Poker has become the most popular card game on the planet because it involves a test of pure skill – along with a requisite dose of the random element known as “luck.” At the game’s core, poker is a skill-based contest in which players attempt to outwit one another.
Poker is considered to be a “partial-information” game, because while you know your own hole cards and the community cards, you can never know what your opponent holds. This lends the game an immense amount of strategic elements, including mental mathematical calculation, people reading ability, awareness of probability, and the willingness to bluff.
During the last half-century countless books have been written on poker strategy, ranging from studies on the game’s mechanics penned by professors, to personal accounts published by professional players. Over time, the “correct” strategy for poker has continually evolved, as players introduce new plays and techniques, adapt to these introductions, and repeat the process. This means what was once the “standard” or “correct” play at the tables can now be considered outdated, while today’s basic plays will one day be relegated to the same fate.
Nonetheless, a basic strategy exists for all poker variants, one which any player who hopes to win must master. The following primer will cover the core of Texas Hold’em basic strategy, as this is by far the most popular poker game in the world today.
The first aspect of Texas Hold’em strategy to keep in mind is the hand rankings themselves. While the community cards are always in play, the game often comes down to the starting hands, or hole cards.
In total there are 169 possible starting hands, and these can be ranked down the line from strongest to weakest. In general, starting with a pair is a strong hand, as more often than not your opponent will fail to make a pair on the flop with two random cards. The best pair – and best possible starting hand – is pocket aces. This is followed by pocket kings, queens, jacks, and on though the deck.
The appeal of high pocket pairs is simple: with two aces or two kings in the hole, your opponent can flop the top pair on a queen-high board (normally a strong hand in its own right), and still be losing badly. Even better, when your opponent happens to have a lower pocket pair, they’ll usually be willing to commit chips when at a severe disadvantage.

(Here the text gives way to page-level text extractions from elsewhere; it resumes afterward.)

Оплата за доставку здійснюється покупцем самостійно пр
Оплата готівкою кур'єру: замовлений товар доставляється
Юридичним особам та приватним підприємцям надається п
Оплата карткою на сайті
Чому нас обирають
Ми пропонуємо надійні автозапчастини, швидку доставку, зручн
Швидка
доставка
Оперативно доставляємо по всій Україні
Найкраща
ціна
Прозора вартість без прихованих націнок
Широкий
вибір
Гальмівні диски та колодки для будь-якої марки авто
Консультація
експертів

Players like low pocket pairs because when a third card arrives on the board, giving them three of a kind, they hold an extremely strong hand that is also well-disguised.
Another strategic element to keep in mind is the power of position. In poker, position refers to your placement relative to the button. Holding the button means you get to act last, and in a partial information game, seeing your opponents act first provides a definitive advantage. The best players tend to play most of their hands “in position,” rather than “out of position.”
Finally, in order to understand Texas Hold’em strategy, you’ll need to study the odds and probabilities that form the game’s foundation. Knowing that flopping a “set” three of a kind with a pair in the hole) happens approximately one in eight times, or that you’ll have roughly a 20 percent chance to hit your flush draw on the river, is essential to playing the game correctly. Just like blackjack, you can research the basic odds and probabilities associated with Texas Hold’em, and commit them to memory is a great first step on the path to profitable play.
As the old saying states, Texas Hold’em takes a minute to learn, but a lifetime to master. If you’re serious about improving your knowledge of poker strategy, read as much of the literature as you can, study poker forums online, and practice as much as possible.